WHAT THE EXERCISE ASKS
Return the following data exactly, with all pictures left out.

━━━━━ MATERIAL SUPPLIED ━━━━━

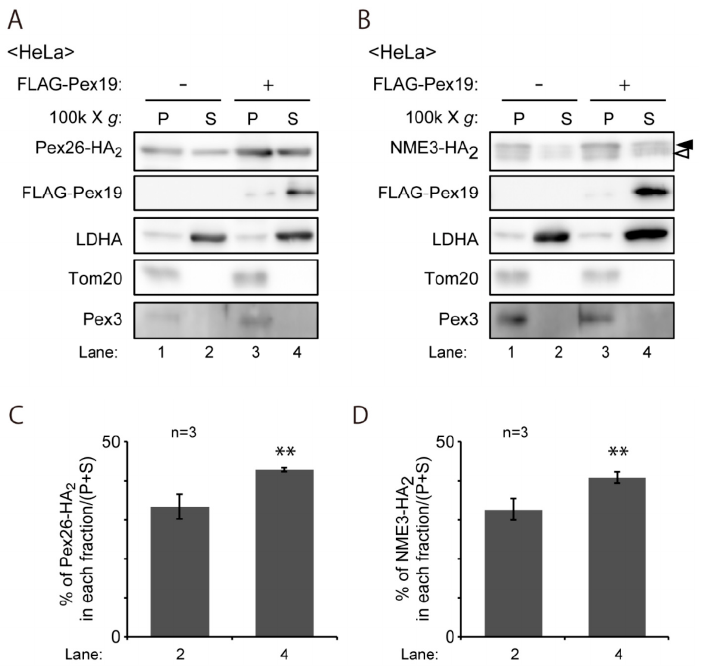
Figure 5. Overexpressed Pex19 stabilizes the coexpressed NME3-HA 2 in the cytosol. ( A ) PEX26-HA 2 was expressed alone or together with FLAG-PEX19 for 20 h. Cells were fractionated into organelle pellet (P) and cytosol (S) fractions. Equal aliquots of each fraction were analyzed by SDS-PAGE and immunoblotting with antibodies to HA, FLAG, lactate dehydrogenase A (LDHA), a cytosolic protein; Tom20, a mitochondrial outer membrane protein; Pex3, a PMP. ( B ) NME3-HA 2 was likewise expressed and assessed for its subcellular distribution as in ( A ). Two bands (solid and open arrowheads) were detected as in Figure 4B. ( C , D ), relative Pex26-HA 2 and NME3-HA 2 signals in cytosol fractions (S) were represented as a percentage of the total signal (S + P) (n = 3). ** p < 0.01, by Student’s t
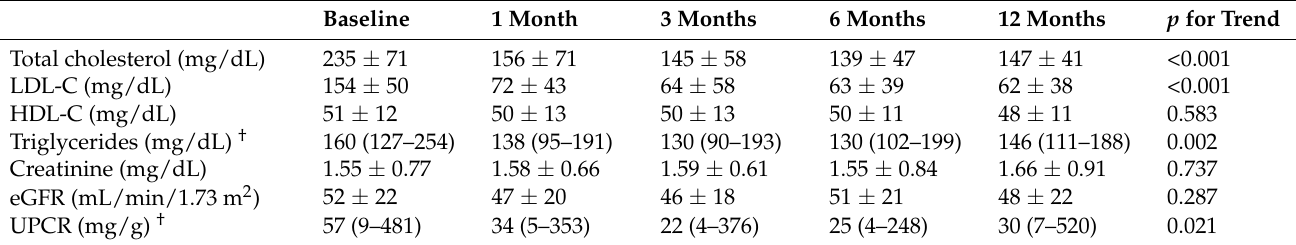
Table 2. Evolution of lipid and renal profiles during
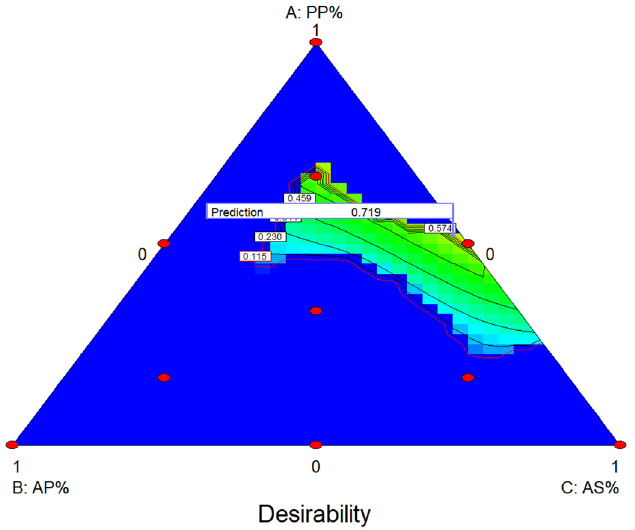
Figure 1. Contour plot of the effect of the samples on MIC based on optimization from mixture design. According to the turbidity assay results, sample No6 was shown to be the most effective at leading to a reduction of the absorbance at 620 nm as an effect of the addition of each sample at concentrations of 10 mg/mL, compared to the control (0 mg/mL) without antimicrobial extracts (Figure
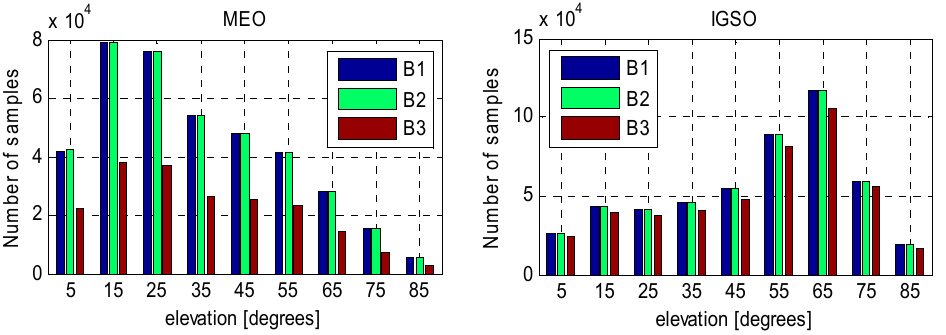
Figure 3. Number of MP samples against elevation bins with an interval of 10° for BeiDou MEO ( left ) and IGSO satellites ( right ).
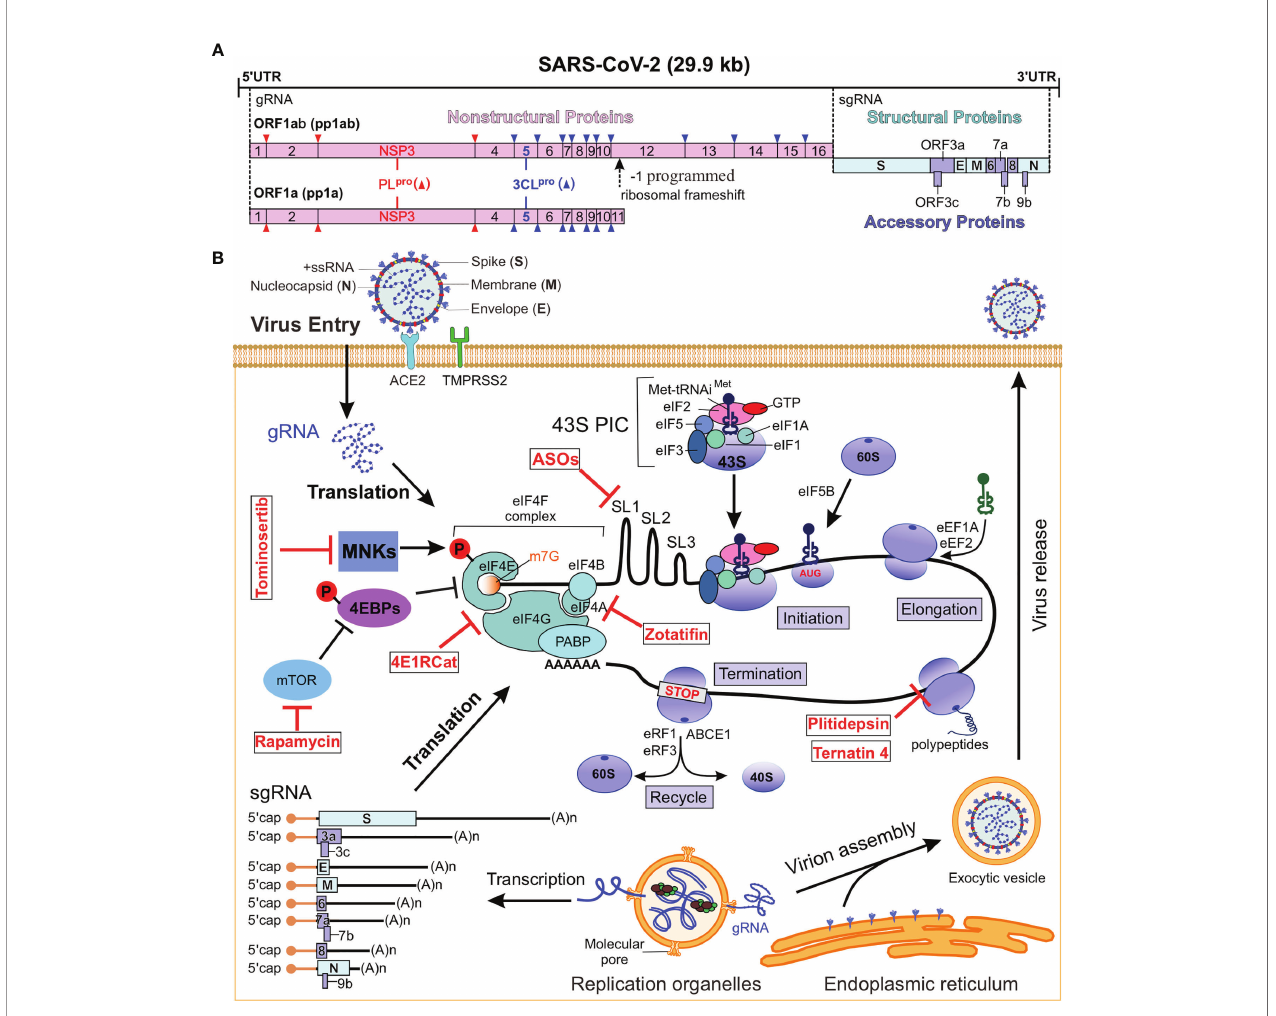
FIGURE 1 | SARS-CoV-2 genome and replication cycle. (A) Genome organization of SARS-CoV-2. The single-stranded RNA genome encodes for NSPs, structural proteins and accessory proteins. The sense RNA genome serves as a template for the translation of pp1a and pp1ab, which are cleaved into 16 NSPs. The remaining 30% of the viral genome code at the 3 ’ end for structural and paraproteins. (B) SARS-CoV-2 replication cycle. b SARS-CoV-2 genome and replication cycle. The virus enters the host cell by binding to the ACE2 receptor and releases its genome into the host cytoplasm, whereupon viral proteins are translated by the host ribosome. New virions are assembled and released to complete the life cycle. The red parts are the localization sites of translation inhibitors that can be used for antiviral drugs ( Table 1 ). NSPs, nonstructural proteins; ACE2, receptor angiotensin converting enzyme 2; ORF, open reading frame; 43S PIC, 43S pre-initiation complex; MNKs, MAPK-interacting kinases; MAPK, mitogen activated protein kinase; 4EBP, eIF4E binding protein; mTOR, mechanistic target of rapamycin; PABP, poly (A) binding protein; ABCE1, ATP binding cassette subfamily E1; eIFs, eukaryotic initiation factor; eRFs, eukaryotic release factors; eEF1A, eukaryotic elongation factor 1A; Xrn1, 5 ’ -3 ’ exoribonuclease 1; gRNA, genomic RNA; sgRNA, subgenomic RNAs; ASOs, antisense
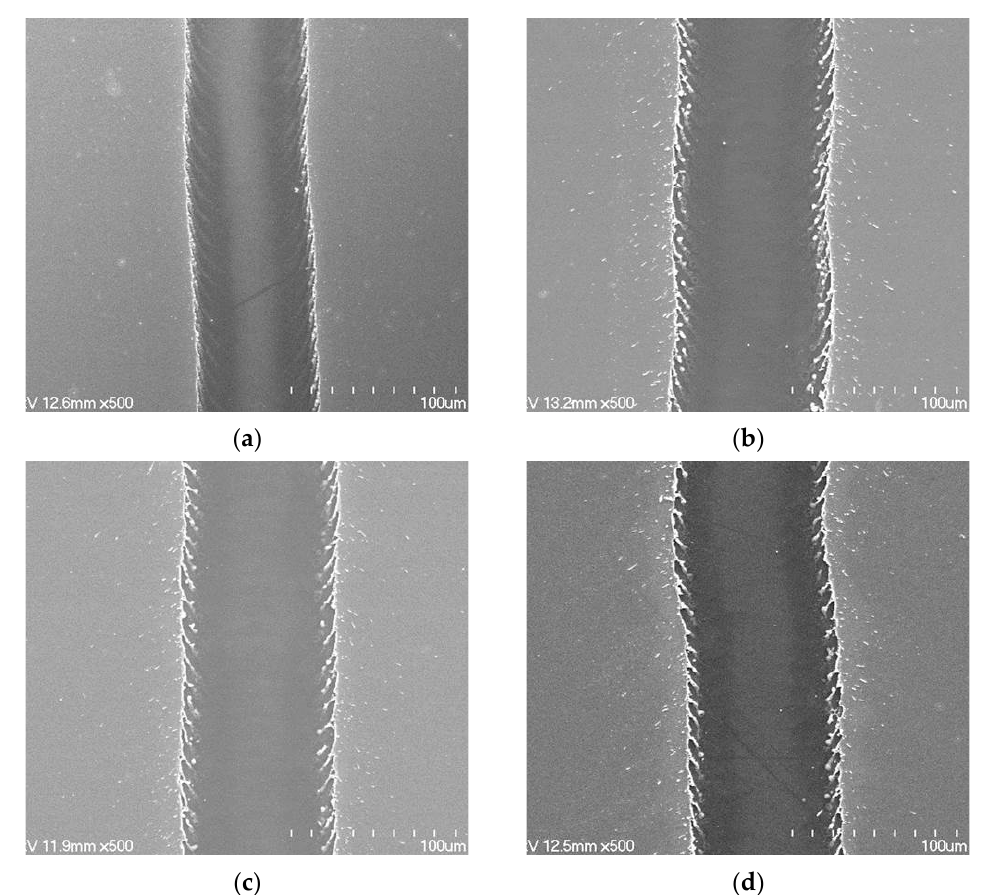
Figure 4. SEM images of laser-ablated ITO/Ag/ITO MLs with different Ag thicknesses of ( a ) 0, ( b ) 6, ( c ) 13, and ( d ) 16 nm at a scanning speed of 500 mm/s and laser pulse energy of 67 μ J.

━━━━━

WRITTEN RESPONSE
Figure 5. Overexpressed Pex19 stabilizes the coexpressed NME3-HA 2 in the cytosol. ( A ) PEX26-HA 2 was expressed alone or together with FLAG-PEX19 for 20 h. Cells were fractionated into organelle pellet (P) and cytosol (S) fractions. Equal aliquots of each fraction were analyzed by SDS-PAGE and immunoblotting with antibodies to HA, FLAG, lactate dehydrogenase A (LDHA), a cytosolic protein; Tom20, a mitochondrial outer membrane protein; Pex3, a PMP. ( B ) NME3-HA 2 was likewise expressed and assessed for its subcellular distribution as in ( A ). Two bands (solid and open arrowheads) were detected as in Figure 4B. ( C , D ), relative Pex26-HA 2 and NME3-HA 2 signals in cytosol fractions (S) were represented as a percentage of the total signal (S + P) (n = 3). ** p < 0.01, by Student’s t
Table 2. Evolution of lipid and renal profiles during
Figure 1. Contour plot of the effect of the samples on MIC based on optimization from mixture design. According to the turbidity assay results, sample No6 was shown to be the most effective at leading to a reduction of the absorbance at 620 nm as an effect of the addition of each sample at concentrations of 10 mg/mL, compared to the control (0 mg/mL) without antimicrobial extracts (Figure
Figure 3. Number of MP samples against elevation bins with an interval of 10° for BeiDou MEO ( left ) and IGSO satellites ( right ).
FIGURE 1 | SARS-CoV-2 genome and replication cycle. (A) Genome organization of SARS-CoV-2. The single-stranded RNA genome encodes for NSPs, structural proteins and accessory proteins. The sense RNA genome serves as a template for the translation of pp1a and pp1ab, which are cleaved into 16 NSPs. The remaining 30% of the viral genome code at the 3 ’ end for structural and paraproteins. (B) SARS-CoV-2 replication cycle. b SARS-CoV-2 genome and replication cycle. The virus enters the host cell by binding to the ACE2 receptor and releases its genome into the host cytoplasm, whereupon viral proteins are translated by the host ribosome. New virions are assembled and released to complete the life cycle. The red parts are the localization sites of translation inhibitors that can be used for antiviral drugs ( Table 1 ). NSPs, nonstructural proteins; ACE2, receptor angiotensin converting enzyme 2; ORF, open reading frame; 43S PIC, 43S pre-initiation complex; MNKs, MAPK-interacting kinases; MAPK, mitogen activated protein kinase; 4EBP, eIF4E binding protein; mTOR, mechanistic target of rapamycin; PABP, poly (A) binding protein; ABCE1, ATP binding cassette subfamily E1; eIFs, eukaryotic initiation factor; eRFs, eukaryotic release factors; eEF1A, eukaryotic elongation factor 1A; Xrn1, 5 ’ -3 ’ exoribonuclease 1; gRNA, genomic RNA; sgRNA, subgenomic RNAs; ASOs, antisense
Figure 4. SEM images of laser-ablated ITO/Ag/ITO MLs with different Ag thicknesses of ( a ) 0, ( b ) 6, ( c ) 13, and ( d ) 16 nm at a scanning speed of 500 mm/s and laser pulse energy of 67 μ J.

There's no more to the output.